• [Directive] In the forum thread on lidar and depth perception, to about what distance does human stereo depth perception work?

• [Passage]

Comment by ActorNightly

15 hours ago

The purpose of lidar is to prove error correction when you need it most in terms of camera accuracy loss.

Humans do this, just in the sense of depth perception with both eyes.

Human depth perception uses stereo out to only about 2 or 3 meters, after which the distance between your eyes is not a useful baseline. Beyond 3m we use context clues and depth from motion when available.

  • Thanks, saved some work.

    And I'll add that it in practice it is not even that much unless you're doing some serious training, like a professional athlete. For most tasks, the accurate depth perception from this fades around the length of the arms.

(Always worth noting, human depth perception is not just based on stereoscopic vision, but also with focal distance, which is why so many people get simulator sickness from stereoscopic 3d VR)

  • > Always worth noting, human depth perception is not just based on stereoscopic vision, but also with focal distance

    Also subtle head and eye movements, which is something a lot of people like to ignore when discussing camera-based autonomy. Your eyes are always moving around which changes the perspective and gives a much better view of depth as we observe parallax effects. If you need a better view in a given direction you can turn or move your head. Fixed cameras mounted to a car's windshield can't do either of those things, so you need many more of them at higher resolutions to even come close to the amount of data the human eye can gather.

    • Easiest example I always give of this is pulling out of the alley behind my house: there is a large bush that occludes my view left to oncoming traffic, badly. I do what every human does:

      1. Crane my neck forward, see if I can see around it.

      2. Inch forward a bit more, keep craning my neck.

      3. Recognize, no, I'm still occluded.

      4. Count on the heuristic analysis of the light filtering through the bush and determine if the change in light is likely movement associated with an oncoming car.

      My Tesla's perpendicular camera is... mounted behind my head on the B-pillar... fixed... and sure as hell can't read the tea leaves, so to speak, to determine if that slight shadow change increases the likelihood that a car is about to hit us.

• [Given data]

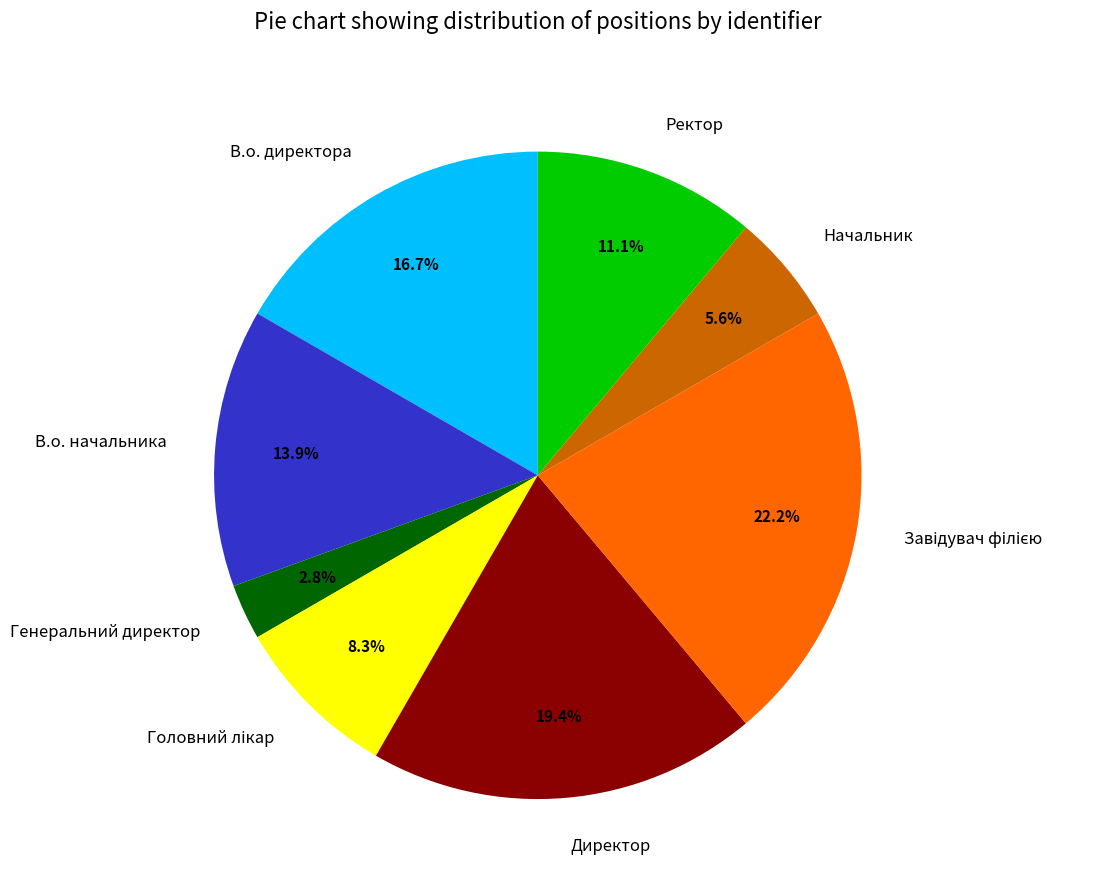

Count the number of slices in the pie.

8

---

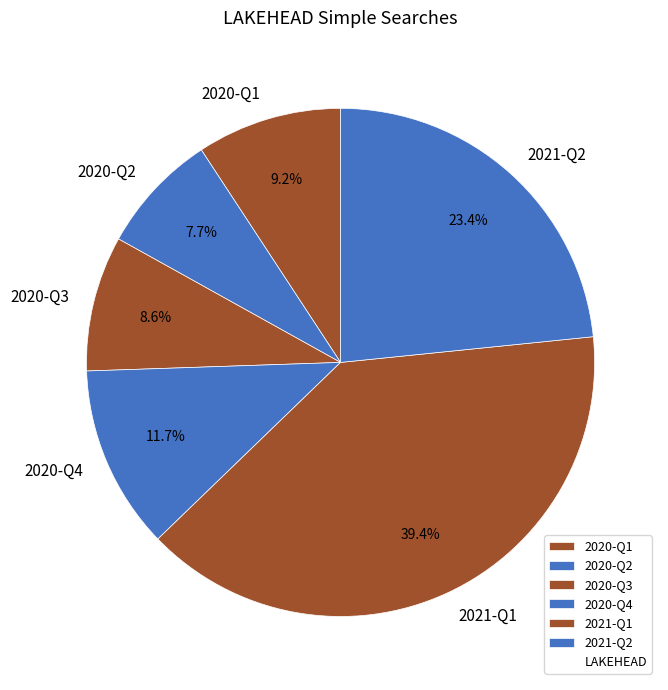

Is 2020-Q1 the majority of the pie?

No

• [Solution to this exercise] About 2 or 3 meters.